• **Your instructions**
In the material below, find how many lines contain the string "APERTURE". Write only that number.

• **Recorded data**
/---
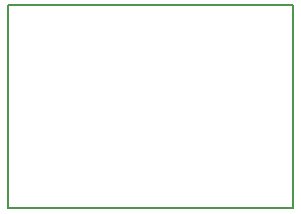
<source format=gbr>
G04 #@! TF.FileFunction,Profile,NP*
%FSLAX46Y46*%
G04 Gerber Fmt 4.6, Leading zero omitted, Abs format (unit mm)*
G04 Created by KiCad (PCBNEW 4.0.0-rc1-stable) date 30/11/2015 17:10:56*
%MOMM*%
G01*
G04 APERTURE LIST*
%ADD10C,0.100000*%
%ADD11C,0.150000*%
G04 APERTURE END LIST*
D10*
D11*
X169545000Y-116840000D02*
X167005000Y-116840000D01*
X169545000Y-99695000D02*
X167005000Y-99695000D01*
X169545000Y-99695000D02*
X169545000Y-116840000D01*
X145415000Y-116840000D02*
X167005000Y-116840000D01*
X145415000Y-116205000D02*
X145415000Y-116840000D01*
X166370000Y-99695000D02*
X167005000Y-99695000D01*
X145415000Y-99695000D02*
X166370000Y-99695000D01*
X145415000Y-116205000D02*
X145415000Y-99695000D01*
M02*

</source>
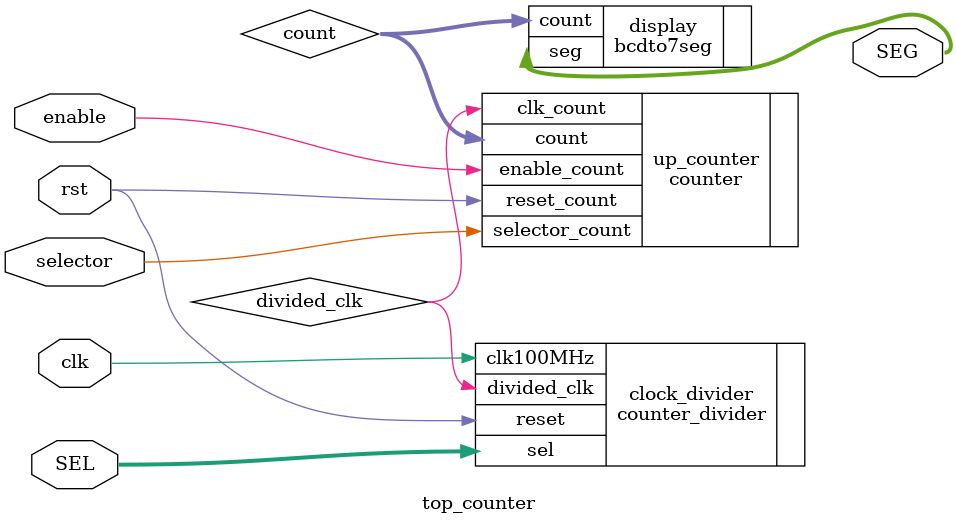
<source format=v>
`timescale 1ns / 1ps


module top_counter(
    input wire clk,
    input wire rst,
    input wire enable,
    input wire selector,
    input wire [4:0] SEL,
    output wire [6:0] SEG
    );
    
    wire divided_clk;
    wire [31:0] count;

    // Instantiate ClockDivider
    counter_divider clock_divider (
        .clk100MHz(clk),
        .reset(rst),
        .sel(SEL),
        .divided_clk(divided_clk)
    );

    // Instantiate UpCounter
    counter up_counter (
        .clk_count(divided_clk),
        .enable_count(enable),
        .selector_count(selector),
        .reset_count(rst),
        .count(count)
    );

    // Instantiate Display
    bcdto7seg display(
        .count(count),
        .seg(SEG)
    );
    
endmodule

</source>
\---
• **Task result**
2